How do you reconstruct the surface knowing the connection coefficients?

In this lec-7 on Connections by Frederic Schuller, the connection is introduced as an extension of the directional derivative of scalar fields to $(p,q)$ tensor field. The initial axioms the connection obeys is same as all that which the directional derivative for scalar field obeys. About 35:07, he says that the remaining freedom of how the directional derivative generalizes is determined by the Christoffel symbols

At 6:30 of lec-8, it is said that the choice of christoffel symbols , fixes our how our manifold looks in space $(M,O , A, \nabla)$. The point I am confused is at 46:26, he concludes the Christoffels of the regular round sphere are given as:

$$ \Gamma_{22}^1= - \sin \theta \cos \theta$$

$$ \Gamma_{12}^2= \Gamma_{21}^2 = \cot \theta$$

With all other $\Gamma$ s vanishing.

My question is how did he figure out these are the correct Christoffel's corresponding to the shape of manifold?

So far in the course, there was no metric introduced, so you can't use the metric tensor formula to find the symbols.
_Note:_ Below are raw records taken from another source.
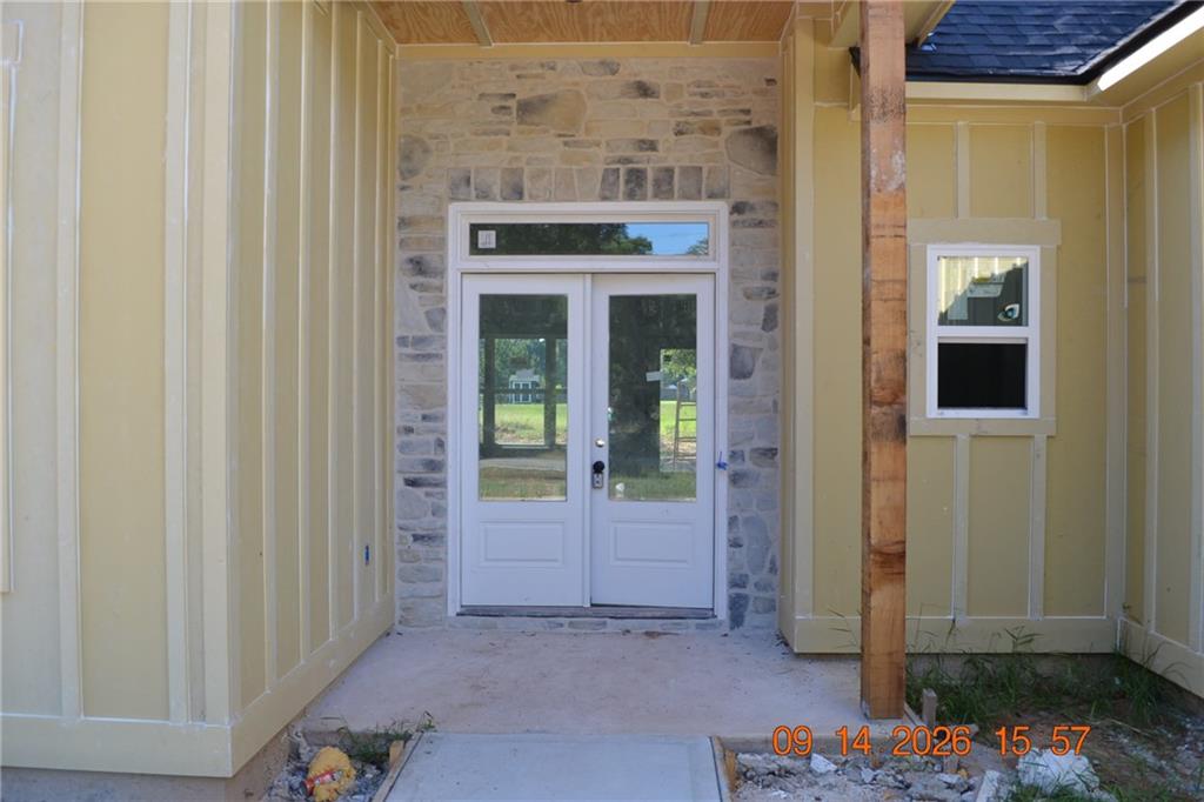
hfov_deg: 67.4
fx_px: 903
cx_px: 602
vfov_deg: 47.9
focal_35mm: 27
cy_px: 401
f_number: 5.6
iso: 160
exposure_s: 1/125
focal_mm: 18
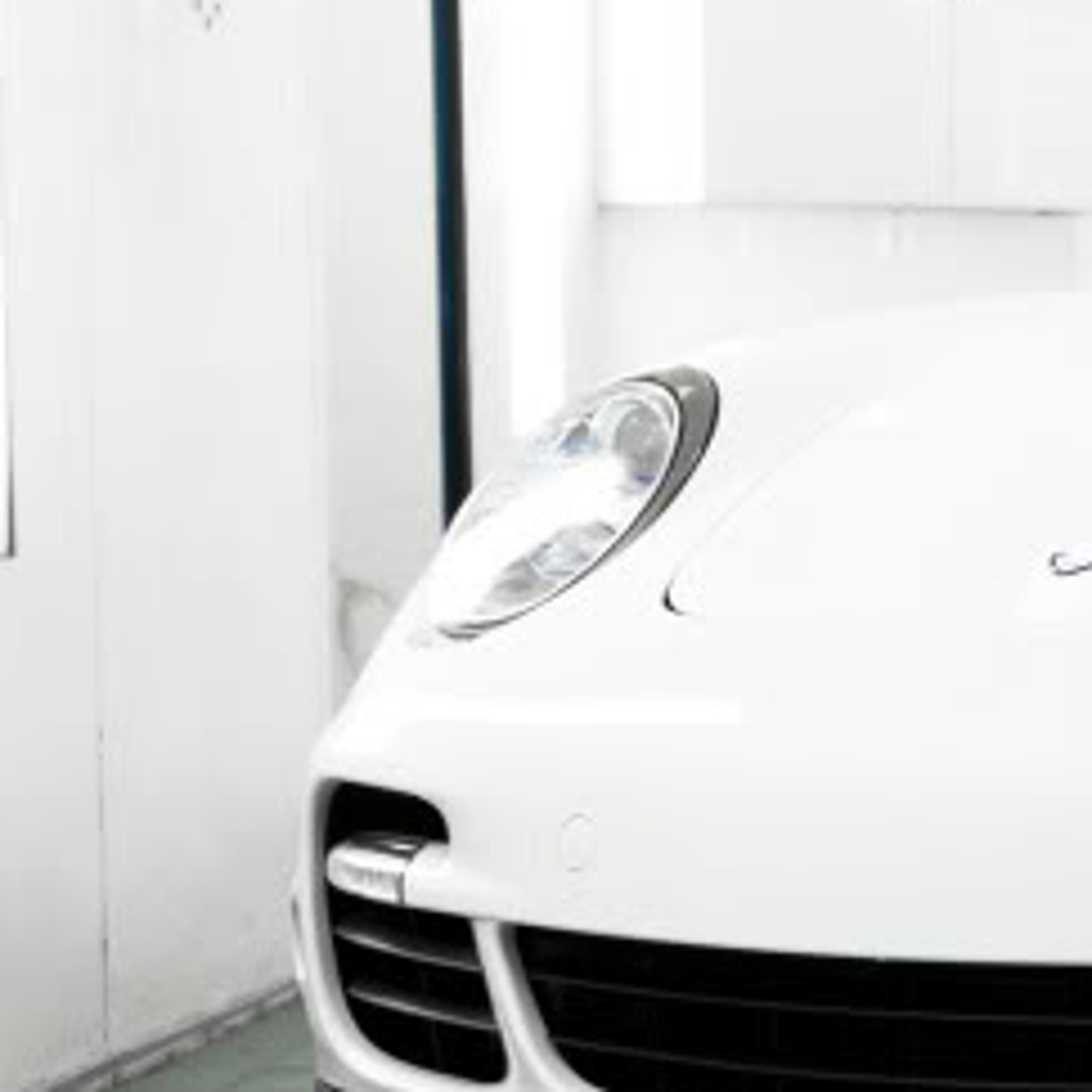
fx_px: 4604
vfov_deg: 13.5
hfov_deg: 12.0
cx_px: 2215
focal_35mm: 129
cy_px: 418
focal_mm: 24
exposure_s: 1/60
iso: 200
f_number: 2.8
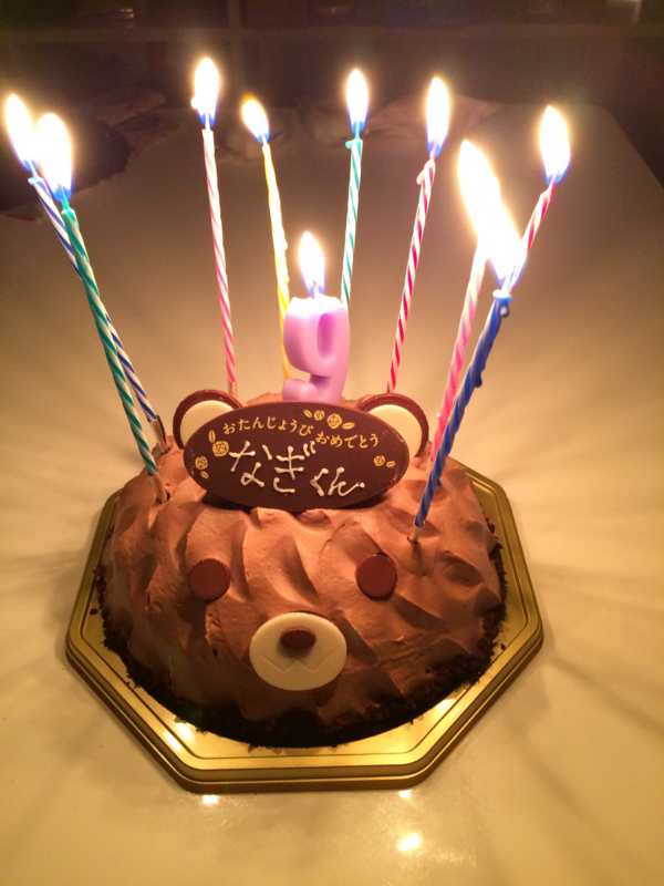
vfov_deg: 61.7
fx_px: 742
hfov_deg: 48.2
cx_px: 332
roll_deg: +2.1
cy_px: 443
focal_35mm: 29
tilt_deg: -42.5
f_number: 2.2
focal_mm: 4.15
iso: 250
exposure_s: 1/24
Notes for the lectures can be found here

There are no "correct Christoffel symbols" without a metric. In section 8 of the notes you linked, there is also elaboration of this example. There he showed that upon choosing

$$ \Gamma_{22}^1= - \sin \theta \cos \theta$$ $$ \Gamma_{12}^2= \Gamma_{21}^2 = \cot \theta$$

any great circle satisfies the geodesic (he calls this autoparallel) equation. We can do the converse where the Christoffel symbols can be derived from the geodesic equation once we assume that geodesics on $S^2$ are the great circles. Of course the geodesics themselves will restrict the metrics you can put on $S^2$.